> _Cosa fare_:
Trascrivi senza modifiche la parte del brano sulla rete acquedottistica che si apre con le parole contenenti "Il percorso avviato" e si chiude con "quello della economicità.".

> _Brano_:
---------------

Il percorso avviato ed il confronto che ne è scaturito non possono e non debbono, in ogni caso, distogliere l’attenzione dalle iniziative e/o dagli interventi che, nel medio e breve termine, potrebbero essere comunque attivati per migliorare le condizioni della nostra rete acquedottistica e rimediare ad alcune criticità persistenti, senza necessariamente aspettare che vada a regime la soluzione gestionale prescelta. Che, diversamente, si configurerebbe, sostanzialmente, come una bad company chiamata a farsi carico di una rete infrastrutturale largamente carente sia dal punto di vista della efficienza che da quello della economicità.
La fatiscenza degli impianti (oltre il 50% di dispersione idrica) è tale da richiedere investimenti non più differibili e di enorme consistenza. L’ affidamento di lunga durata a terzi, da questo punto di vista, avrebbe sicuramente evitato esborsi di denaro pubblico, ma si sarebbe tradotto in un significativo aggravio a carico degli utenti, su cui sarebbero ricaduti i relativi costi di ammortamento, sia pur modulati nel tempo. Tale ipotesi è stata ragionevolmente esclusa dalla recente delibera dell’ATI, ragion per cui andrebbero esplorate altre strade, in qualche modo già intraprese (Fondi Strutturali Europei) o delineate (Piano Sud) e senza escludere il possibile ricorso alle risorse comunitarie veicolate attraverso il Recovery Fund.

---------------

> _Dati di partenza_:
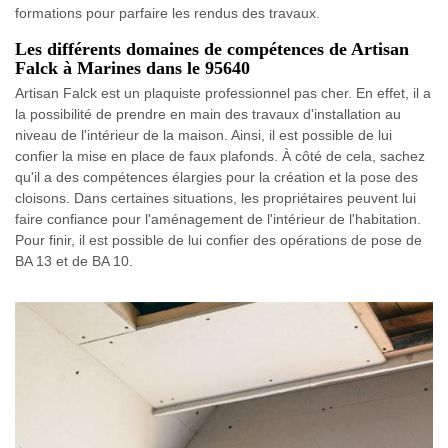
formations pour parfaire les rendus des travaux.
Les différents domaines de compétences de Artisan
Falck à Marines dans le 95640
Artisan Falck est un plaquiste professionnel pas cher. En effet, il a
la possibilité de prendre en main des travaux d'installation au
niveau de l'intérieur de la maison. Ainsi, il est possible de lui
confier la mise en place de faux plafonds. À côté de cela, sachez
qu'il a des compétences élargies pour la création et la pose des
cloisons. Dans certaines situations, les propriétaires peuvent lui
faire confiance pour l'aménagement de l'intérieur de l'habitation.
Pour finir, il est possible de lui confier des opérations de pose de
BA 13 et de BA 10.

---------------

> _Soluzione_:
Il percorso avviato ed il confronto che ne è scaturito non possono e non debbono, in ogni caso, distogliere l’attenzione dalle iniziative e/o dagli interventi che, nel medio e breve termine, potrebbero essere comunque attivati per migliorare le condizioni della nostra rete acquedottistica e rimediare ad alcune criticità persistenti, senza necessariamente aspettare che vada a regime la soluzione gestionale prescelta. Che, diversamente, si configurerebbe, sostanzialmente, come una bad company chiamata a farsi carico di una rete infrastrutturale largamente carente sia dal punto di vista della efficienza che da quello della economicità.